[[ Study material open ]]

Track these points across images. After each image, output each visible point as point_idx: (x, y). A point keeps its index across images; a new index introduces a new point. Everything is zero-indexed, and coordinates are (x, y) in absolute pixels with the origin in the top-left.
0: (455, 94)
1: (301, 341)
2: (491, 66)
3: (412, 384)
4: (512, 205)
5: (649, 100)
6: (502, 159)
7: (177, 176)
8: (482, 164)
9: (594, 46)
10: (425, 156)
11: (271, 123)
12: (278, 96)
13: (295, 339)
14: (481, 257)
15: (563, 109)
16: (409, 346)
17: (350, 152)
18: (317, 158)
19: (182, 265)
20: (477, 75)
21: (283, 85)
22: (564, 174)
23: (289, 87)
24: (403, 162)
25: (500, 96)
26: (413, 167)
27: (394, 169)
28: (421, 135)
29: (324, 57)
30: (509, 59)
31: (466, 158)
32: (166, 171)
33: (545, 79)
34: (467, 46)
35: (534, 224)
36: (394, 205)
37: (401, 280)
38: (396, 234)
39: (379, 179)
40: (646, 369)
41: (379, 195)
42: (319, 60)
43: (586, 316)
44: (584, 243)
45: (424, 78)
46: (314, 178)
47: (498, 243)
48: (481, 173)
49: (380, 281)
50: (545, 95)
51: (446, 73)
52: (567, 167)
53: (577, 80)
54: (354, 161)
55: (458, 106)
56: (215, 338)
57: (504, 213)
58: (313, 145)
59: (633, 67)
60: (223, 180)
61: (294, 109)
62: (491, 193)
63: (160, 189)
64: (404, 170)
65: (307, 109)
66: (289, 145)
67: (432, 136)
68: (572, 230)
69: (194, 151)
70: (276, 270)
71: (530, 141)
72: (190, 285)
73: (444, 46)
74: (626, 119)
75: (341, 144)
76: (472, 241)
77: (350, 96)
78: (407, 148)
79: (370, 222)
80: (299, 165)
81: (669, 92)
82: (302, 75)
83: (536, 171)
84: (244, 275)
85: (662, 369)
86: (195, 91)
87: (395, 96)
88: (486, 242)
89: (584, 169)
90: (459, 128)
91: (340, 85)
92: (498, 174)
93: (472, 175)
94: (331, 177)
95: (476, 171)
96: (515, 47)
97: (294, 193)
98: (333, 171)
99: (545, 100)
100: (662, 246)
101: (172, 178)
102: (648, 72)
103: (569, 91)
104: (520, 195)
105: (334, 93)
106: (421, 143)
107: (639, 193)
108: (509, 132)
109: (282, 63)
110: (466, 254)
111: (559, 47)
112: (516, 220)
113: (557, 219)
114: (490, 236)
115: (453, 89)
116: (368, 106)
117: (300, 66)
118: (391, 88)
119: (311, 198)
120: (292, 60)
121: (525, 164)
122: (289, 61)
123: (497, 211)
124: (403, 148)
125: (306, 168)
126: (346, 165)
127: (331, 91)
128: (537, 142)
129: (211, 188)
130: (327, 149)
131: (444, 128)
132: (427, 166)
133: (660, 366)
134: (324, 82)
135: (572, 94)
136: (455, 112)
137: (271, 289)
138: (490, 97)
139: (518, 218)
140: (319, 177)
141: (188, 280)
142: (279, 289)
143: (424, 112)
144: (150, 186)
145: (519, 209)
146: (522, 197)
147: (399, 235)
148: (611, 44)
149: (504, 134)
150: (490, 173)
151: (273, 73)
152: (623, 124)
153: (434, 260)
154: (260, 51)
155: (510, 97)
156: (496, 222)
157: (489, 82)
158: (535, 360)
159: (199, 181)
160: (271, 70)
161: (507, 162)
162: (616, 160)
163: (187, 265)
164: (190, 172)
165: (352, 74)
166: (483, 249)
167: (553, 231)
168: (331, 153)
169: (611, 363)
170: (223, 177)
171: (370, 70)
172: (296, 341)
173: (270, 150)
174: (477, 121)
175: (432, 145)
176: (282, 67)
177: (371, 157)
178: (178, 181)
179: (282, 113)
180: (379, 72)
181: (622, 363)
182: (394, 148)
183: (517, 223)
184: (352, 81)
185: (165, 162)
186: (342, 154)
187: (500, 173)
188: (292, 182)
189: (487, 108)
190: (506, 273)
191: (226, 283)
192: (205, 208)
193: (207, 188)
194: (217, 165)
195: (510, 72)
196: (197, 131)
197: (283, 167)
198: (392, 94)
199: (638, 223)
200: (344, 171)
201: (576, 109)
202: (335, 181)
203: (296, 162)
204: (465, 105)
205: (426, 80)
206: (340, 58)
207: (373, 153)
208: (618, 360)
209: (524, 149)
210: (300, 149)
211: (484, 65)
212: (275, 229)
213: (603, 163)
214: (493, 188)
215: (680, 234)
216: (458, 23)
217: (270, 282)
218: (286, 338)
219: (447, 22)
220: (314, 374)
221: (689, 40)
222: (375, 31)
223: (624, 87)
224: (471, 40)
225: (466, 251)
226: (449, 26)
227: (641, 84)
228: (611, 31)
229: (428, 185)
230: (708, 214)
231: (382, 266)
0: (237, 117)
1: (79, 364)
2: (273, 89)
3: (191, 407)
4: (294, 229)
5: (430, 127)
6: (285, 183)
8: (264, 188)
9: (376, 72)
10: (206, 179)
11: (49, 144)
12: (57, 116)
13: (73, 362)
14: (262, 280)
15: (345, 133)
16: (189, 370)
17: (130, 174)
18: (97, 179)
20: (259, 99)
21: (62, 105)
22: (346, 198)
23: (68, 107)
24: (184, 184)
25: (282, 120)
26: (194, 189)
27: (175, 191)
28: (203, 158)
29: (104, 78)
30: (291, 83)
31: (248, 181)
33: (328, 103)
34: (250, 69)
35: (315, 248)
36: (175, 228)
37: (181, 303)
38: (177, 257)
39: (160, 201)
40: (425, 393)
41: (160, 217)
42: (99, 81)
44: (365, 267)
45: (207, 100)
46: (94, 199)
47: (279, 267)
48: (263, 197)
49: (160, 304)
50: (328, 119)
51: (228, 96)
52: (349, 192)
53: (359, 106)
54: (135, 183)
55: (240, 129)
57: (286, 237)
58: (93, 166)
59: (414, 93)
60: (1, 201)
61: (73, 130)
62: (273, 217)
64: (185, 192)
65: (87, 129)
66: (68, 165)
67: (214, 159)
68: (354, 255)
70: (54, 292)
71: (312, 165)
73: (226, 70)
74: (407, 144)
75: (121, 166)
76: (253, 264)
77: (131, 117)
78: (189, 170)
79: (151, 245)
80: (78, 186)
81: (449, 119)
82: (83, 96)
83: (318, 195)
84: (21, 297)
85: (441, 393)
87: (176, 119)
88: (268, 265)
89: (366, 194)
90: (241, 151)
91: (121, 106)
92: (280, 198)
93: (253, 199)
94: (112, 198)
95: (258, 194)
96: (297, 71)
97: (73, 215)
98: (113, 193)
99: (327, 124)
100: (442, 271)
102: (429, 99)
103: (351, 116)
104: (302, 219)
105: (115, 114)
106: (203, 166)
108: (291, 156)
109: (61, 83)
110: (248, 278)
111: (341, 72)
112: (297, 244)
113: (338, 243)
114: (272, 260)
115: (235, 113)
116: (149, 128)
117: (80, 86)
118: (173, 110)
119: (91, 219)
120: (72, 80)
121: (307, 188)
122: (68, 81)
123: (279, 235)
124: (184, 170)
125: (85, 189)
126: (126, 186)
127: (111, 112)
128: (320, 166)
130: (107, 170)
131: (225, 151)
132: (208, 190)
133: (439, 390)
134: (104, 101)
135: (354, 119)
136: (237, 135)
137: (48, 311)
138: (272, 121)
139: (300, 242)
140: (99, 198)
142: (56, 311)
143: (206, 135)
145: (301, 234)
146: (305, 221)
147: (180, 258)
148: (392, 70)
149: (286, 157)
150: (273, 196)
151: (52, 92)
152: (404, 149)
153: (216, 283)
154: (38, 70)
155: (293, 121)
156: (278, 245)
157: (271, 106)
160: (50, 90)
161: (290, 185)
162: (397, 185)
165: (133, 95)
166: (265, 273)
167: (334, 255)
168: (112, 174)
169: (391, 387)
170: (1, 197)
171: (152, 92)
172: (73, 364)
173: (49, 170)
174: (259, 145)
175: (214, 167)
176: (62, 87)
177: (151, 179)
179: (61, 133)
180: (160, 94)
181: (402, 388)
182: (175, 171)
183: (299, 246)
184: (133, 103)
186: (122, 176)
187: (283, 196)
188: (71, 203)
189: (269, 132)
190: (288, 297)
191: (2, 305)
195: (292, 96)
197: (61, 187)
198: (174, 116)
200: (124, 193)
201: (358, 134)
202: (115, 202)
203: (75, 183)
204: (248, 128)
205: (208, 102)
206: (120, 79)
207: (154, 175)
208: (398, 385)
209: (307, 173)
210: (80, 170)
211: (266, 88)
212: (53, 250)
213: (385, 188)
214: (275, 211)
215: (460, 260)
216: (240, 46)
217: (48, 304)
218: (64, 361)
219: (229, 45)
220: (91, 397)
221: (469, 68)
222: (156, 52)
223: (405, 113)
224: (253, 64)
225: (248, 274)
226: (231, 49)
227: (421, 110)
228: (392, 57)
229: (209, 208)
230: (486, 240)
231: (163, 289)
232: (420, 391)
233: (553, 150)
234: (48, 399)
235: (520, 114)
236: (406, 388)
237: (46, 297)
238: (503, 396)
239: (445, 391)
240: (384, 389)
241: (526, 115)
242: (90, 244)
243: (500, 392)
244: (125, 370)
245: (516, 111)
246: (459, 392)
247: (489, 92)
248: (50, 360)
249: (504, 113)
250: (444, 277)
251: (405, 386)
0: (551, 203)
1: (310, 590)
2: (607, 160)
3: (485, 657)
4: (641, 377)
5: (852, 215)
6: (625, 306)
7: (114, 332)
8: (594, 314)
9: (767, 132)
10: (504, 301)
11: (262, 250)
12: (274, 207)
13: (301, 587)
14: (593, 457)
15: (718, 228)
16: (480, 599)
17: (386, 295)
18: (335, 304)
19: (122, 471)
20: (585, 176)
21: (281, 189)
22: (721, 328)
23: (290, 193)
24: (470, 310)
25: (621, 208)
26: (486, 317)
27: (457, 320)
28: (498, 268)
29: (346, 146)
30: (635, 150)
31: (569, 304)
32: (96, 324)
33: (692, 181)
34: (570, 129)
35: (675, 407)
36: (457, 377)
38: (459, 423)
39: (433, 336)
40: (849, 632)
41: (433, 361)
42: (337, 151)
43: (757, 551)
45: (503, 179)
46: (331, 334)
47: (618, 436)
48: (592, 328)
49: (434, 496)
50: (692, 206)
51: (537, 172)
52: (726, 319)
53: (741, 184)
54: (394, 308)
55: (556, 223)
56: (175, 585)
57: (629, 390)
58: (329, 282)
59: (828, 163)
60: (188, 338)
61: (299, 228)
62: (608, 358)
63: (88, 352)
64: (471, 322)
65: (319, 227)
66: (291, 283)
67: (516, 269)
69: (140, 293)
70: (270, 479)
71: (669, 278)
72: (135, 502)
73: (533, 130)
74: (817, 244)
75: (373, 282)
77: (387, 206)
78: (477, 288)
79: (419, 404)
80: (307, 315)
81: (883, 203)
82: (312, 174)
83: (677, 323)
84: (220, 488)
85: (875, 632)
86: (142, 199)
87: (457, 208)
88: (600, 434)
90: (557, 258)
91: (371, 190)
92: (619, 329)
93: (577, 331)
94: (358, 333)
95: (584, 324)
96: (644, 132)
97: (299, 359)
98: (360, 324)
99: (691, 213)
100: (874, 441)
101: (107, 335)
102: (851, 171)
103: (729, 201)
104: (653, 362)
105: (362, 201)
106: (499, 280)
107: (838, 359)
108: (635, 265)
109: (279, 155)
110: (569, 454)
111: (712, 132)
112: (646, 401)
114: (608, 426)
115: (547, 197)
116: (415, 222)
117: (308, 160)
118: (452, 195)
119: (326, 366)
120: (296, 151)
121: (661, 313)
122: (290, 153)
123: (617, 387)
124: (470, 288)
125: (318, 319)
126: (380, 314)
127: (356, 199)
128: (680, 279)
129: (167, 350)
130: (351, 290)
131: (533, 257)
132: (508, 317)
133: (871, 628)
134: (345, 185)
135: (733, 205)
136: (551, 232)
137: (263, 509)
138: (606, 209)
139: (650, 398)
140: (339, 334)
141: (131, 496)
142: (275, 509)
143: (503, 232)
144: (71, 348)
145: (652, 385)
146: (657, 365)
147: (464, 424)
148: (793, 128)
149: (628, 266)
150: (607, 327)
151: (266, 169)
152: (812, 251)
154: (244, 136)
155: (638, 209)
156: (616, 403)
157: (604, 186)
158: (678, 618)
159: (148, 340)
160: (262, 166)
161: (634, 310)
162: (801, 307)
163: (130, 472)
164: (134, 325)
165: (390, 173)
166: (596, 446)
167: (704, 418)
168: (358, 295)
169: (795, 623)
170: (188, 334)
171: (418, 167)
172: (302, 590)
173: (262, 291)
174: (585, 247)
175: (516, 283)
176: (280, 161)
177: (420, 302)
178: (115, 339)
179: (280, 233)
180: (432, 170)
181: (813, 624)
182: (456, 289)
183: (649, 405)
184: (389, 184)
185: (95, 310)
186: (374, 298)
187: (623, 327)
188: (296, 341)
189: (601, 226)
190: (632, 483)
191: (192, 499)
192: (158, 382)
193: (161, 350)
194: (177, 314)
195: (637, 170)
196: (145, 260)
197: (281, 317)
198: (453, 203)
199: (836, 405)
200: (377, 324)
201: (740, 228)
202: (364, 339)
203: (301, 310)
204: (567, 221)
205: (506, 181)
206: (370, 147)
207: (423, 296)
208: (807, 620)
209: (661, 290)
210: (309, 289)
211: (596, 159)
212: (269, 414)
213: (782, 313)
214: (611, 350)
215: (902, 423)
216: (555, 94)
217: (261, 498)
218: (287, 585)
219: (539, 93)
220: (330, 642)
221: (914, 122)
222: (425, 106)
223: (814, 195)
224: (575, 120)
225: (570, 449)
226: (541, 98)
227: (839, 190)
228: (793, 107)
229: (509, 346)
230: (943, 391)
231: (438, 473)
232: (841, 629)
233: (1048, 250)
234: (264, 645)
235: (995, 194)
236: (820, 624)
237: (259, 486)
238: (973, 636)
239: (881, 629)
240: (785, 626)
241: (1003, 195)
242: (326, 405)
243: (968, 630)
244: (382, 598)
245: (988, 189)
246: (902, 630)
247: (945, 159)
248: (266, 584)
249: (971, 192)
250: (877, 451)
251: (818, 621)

[[ Study material closed ]]

Activity | Of all the entries above, repeat only the lines from the line that has "187: (500, 173)" to the line that has "230: (708, 214)", both lines included, exactly.

Answer space |
187: (500, 173)
188: (292, 182)
189: (487, 108)
190: (506, 273)
191: (226, 283)
192: (205, 208)
193: (207, 188)
194: (217, 165)
195: (510, 72)
196: (197, 131)
197: (283, 167)
198: (392, 94)
199: (638, 223)
200: (344, 171)
201: (576, 109)
202: (335, 181)
203: (296, 162)
204: (465, 105)
205: (426, 80)
206: (340, 58)
207: (373, 153)
208: (618, 360)
209: (524, 149)
210: (300, 149)
211: (484, 65)
212: (275, 229)
213: (603, 163)
214: (493, 188)
215: (680, 234)
216: (458, 23)
217: (270, 282)
218: (286, 338)
219: (447, 22)
220: (314, 374)
221: (689, 40)
222: (375, 31)
223: (624, 87)
224: (471, 40)
225: (466, 251)
226: (449, 26)
227: (641, 84)
228: (611, 31)
229: (428, 185)
230: (708, 214)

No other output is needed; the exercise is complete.